As an accomplished composer, Danielle Eva Schwob has worked with Philip Glass, Jóhann Jóhannsson, and Ben Folds and her impressive compositions has been featured in numerous film, radio and television projects of all stripes. However, it's her work as DELANILA that we're excited to feature today.
Schwob's dark alter ego conjures comparisons to the Material Girl for her ability to create songs both seductive and muscular. Today's featured premiere, "Time Slips Away," is a hypnotic, ghostly song whose musical mood matches the shadowy subject about which she sings.

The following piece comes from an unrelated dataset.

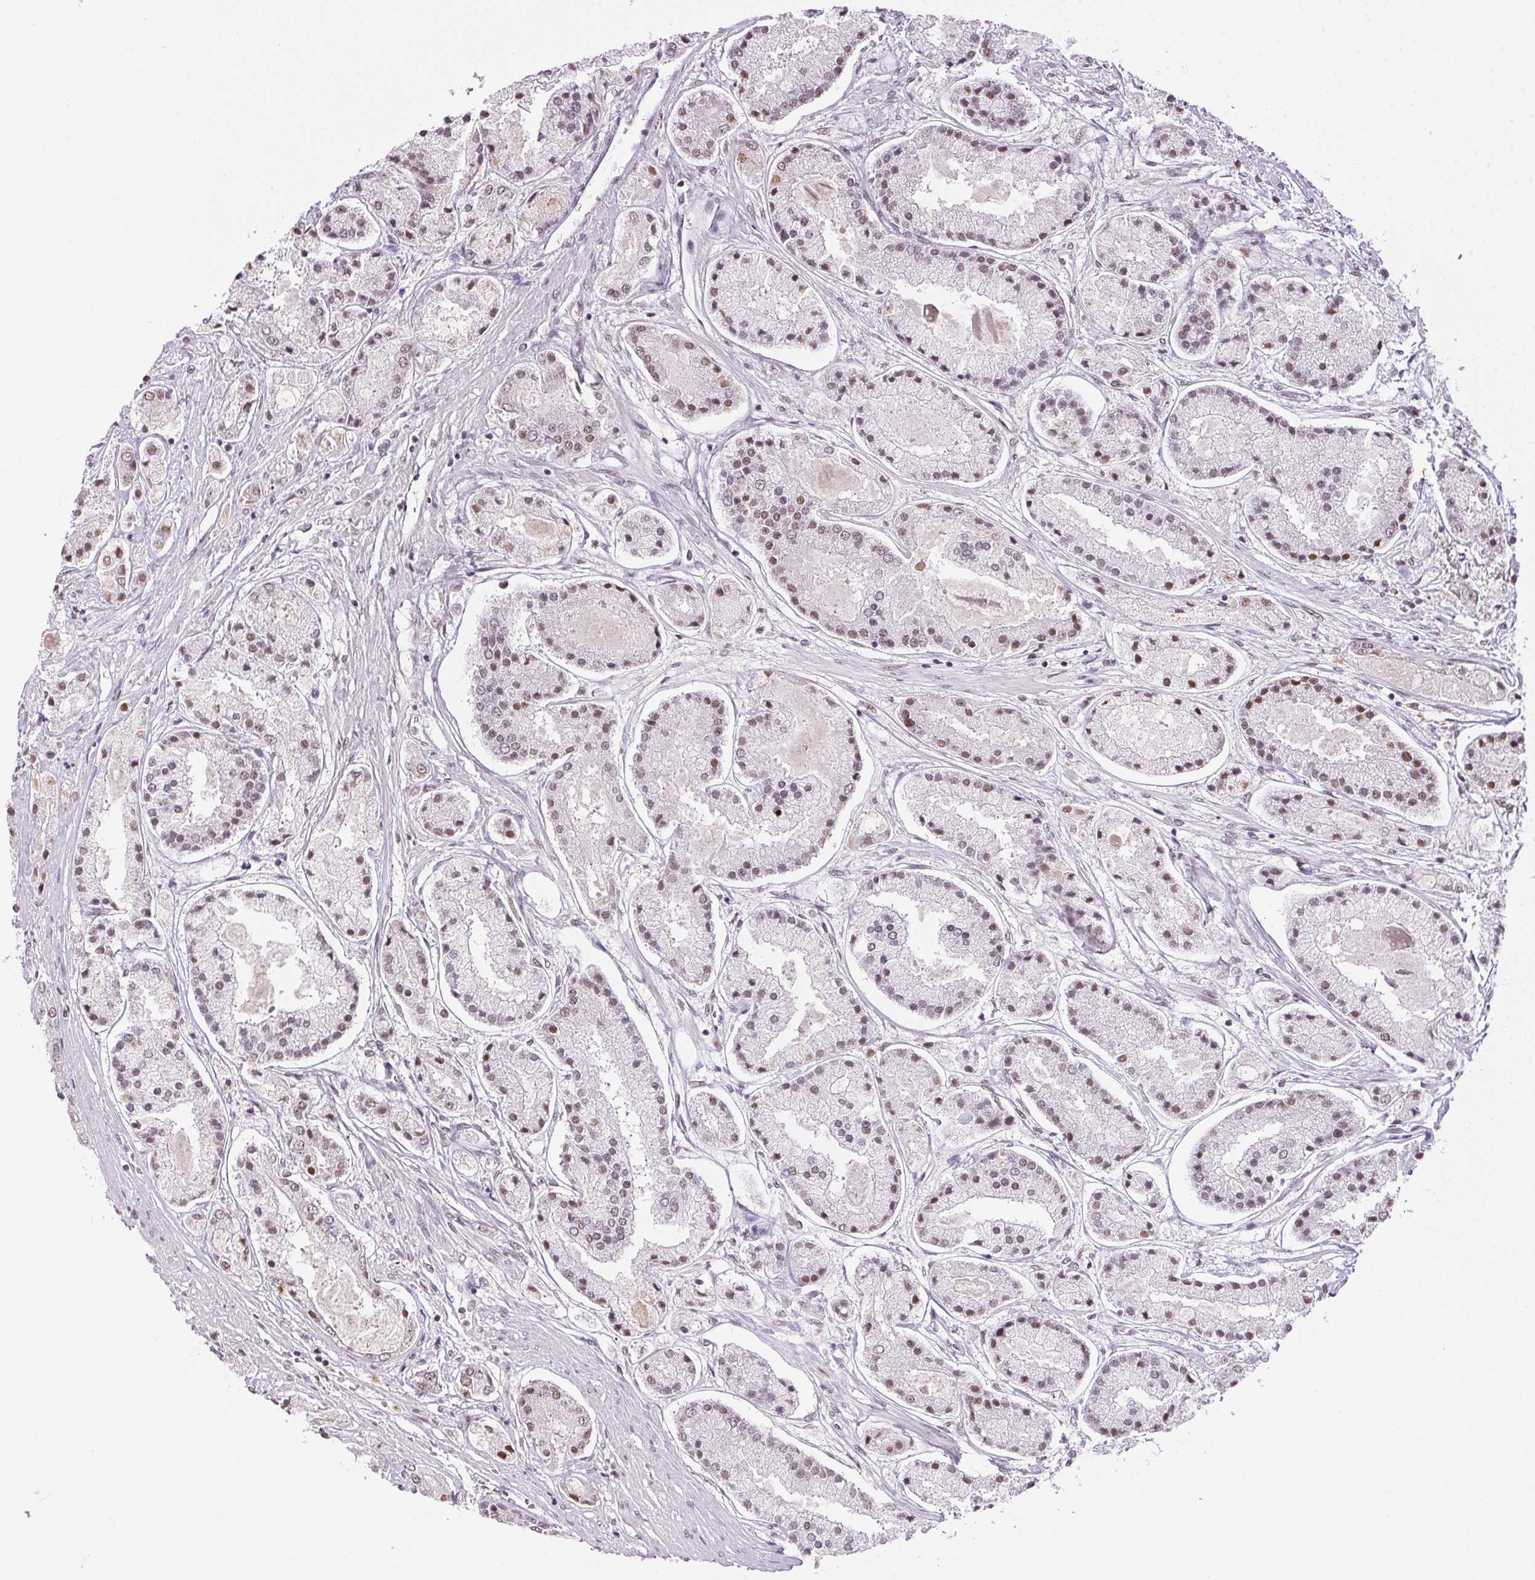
{"staining": {"intensity": "moderate", "quantity": "25%-75%", "location": "nuclear"}, "tissue": "prostate cancer", "cell_type": "Tumor cells", "image_type": "cancer", "snomed": [{"axis": "morphology", "description": "Adenocarcinoma, High grade"}, {"axis": "topography", "description": "Prostate"}], "caption": "A brown stain shows moderate nuclear positivity of a protein in prostate cancer tumor cells.", "gene": "NFE2L1", "patient": {"sex": "male", "age": 67}}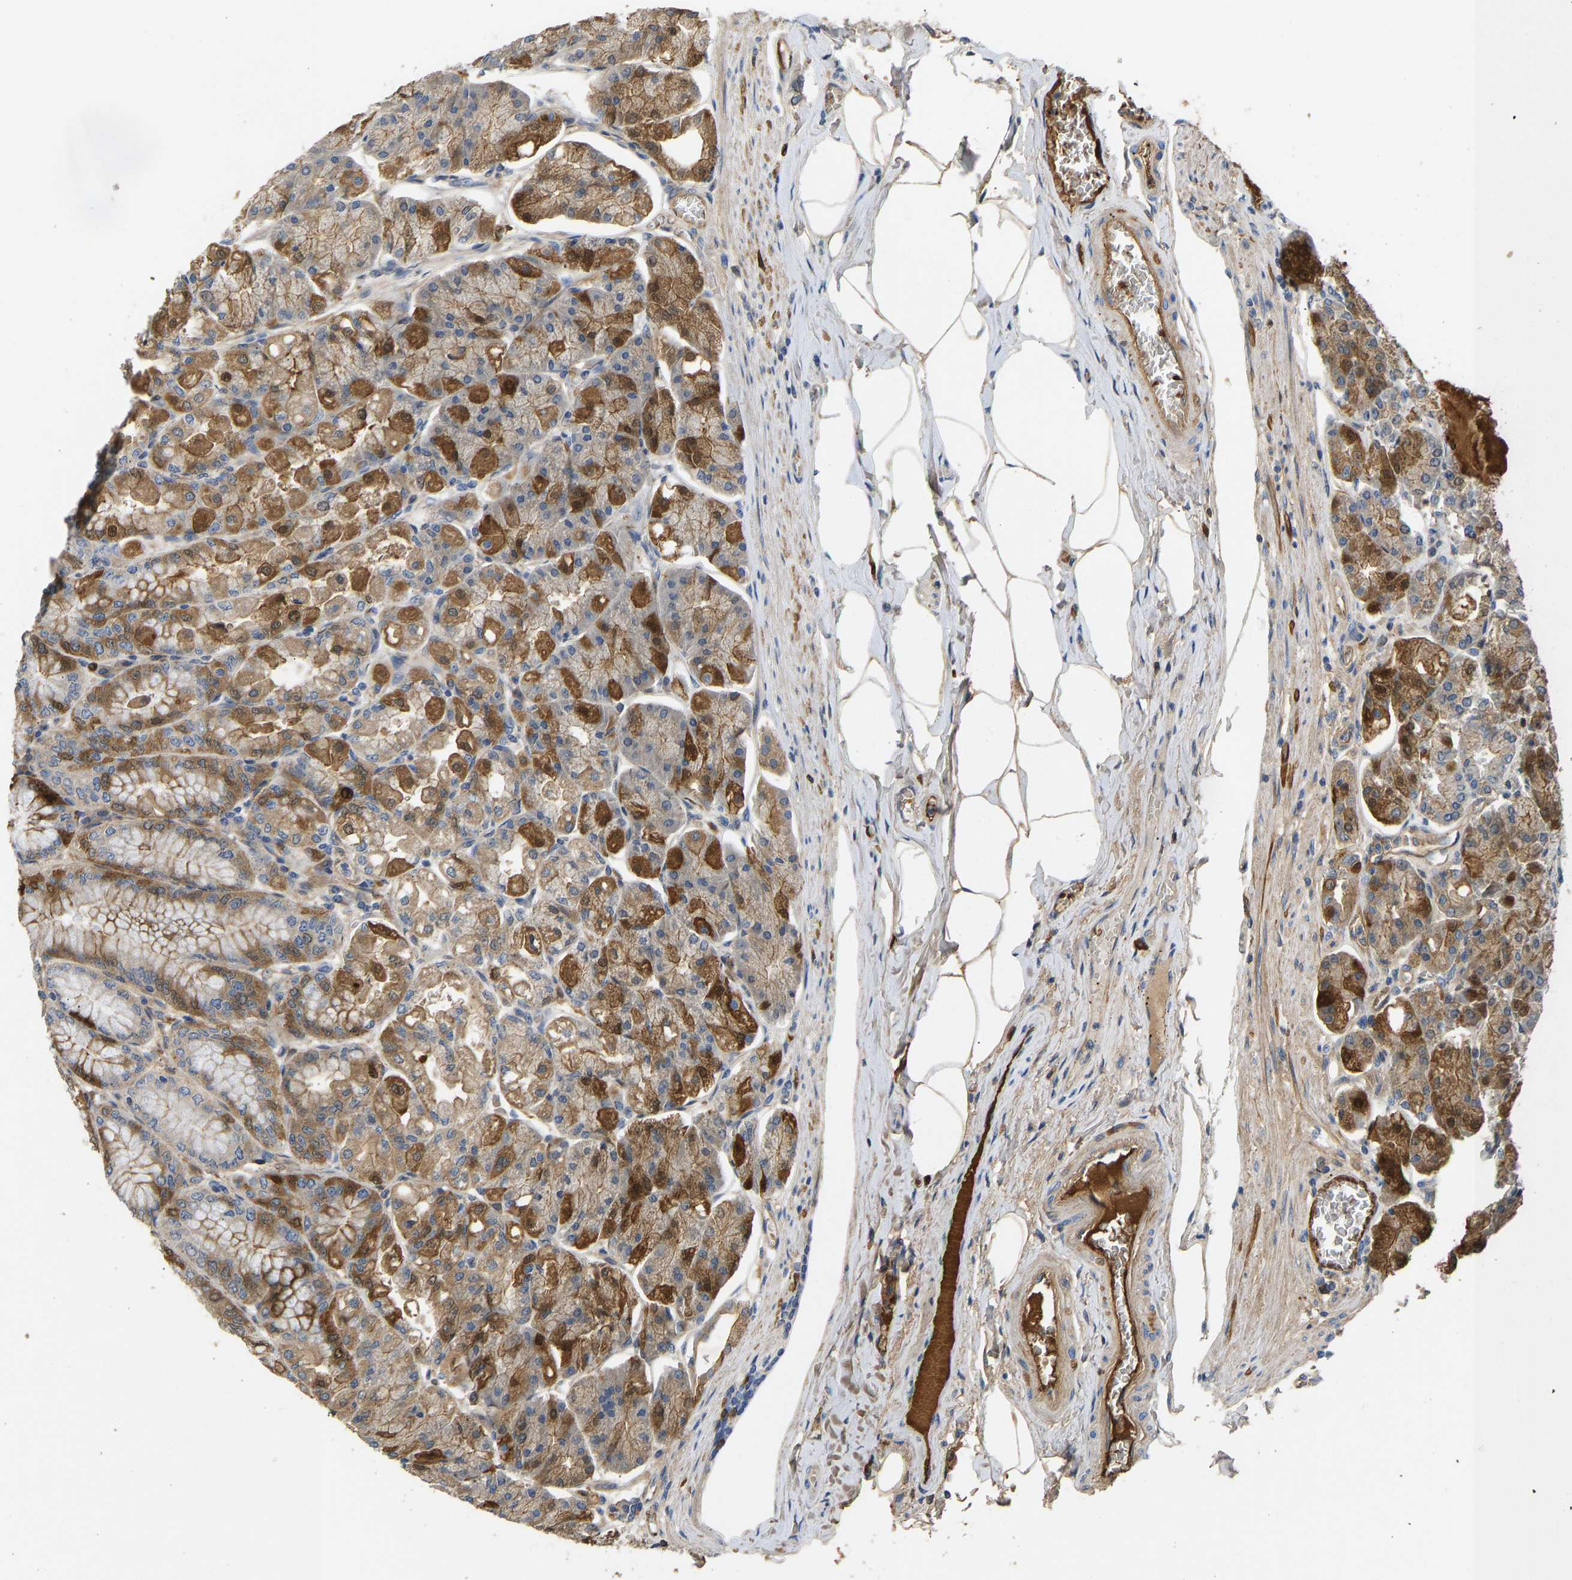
{"staining": {"intensity": "moderate", "quantity": ">75%", "location": "cytoplasmic/membranous"}, "tissue": "stomach", "cell_type": "Glandular cells", "image_type": "normal", "snomed": [{"axis": "morphology", "description": "Normal tissue, NOS"}, {"axis": "topography", "description": "Stomach, lower"}], "caption": "This image exhibits normal stomach stained with immunohistochemistry (IHC) to label a protein in brown. The cytoplasmic/membranous of glandular cells show moderate positivity for the protein. Nuclei are counter-stained blue.", "gene": "VCPKMT", "patient": {"sex": "male", "age": 71}}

We asked Danielle to tell us about the song's origins:
"Time Slips Away" is about wasting time online. Written during a period when I was working at home on my own and staring at a screen a lot, its lyrics are deliberately repetitive, as life can sometimes be. For a long time, it was lost in search of a better chorus, a bigger sound and an apocalyptic outro. True to its title, it took me a long time to finish.
I wanted the ending, and the lyrics, to feel like the earth was caving in. Because sometimes it feels like it is. It’s 2019 and politics doubles as entertainment, we waste hours interacting with each others' avatars, texting and “liking” and typing but not speaking, watching friends “fade into the strangest lives” and blindly following celebrities while wondering why our relationships lack depth. My screen is my “hollow windowpane” to the world, through which I “watch as it disintegrates.” Life: wired in and simultaneously disconnected. Beyond that, the song is about how strange it is to walk the long and largely solitary path towards becoming a good songwriter/composer with an internet connection, linked artificially to everyone you have ever known while writing alone in a room.
I wrote and demo’d it initially in my home studio, sorting out programming and mapping out guitar, bass and synth parts. Then I worked on it some more with Pearse MacIntyre (Emily Burns), who is a great musician and programmer, at Abbey Road in London, and producer David Bottrill (Tool, Muse) in NY along with the rest of the band – Nick Semrad (Cory Henry & The Funk Apostles), Adam Agati (Ludacris), Reuben Cainer (Animus Rexx) and Jim Orso (Escort). Playing alongside such brilliant musicians was a blast. Then David and I tracked vocals and mixed it in Toronto, which took most of the winter because we recorded way too much. He’s the single biggest reason the project sounds as expressive, expansive and clear as it does, though Emily Lazar, our mastering engineer, had a huge hand in that as well.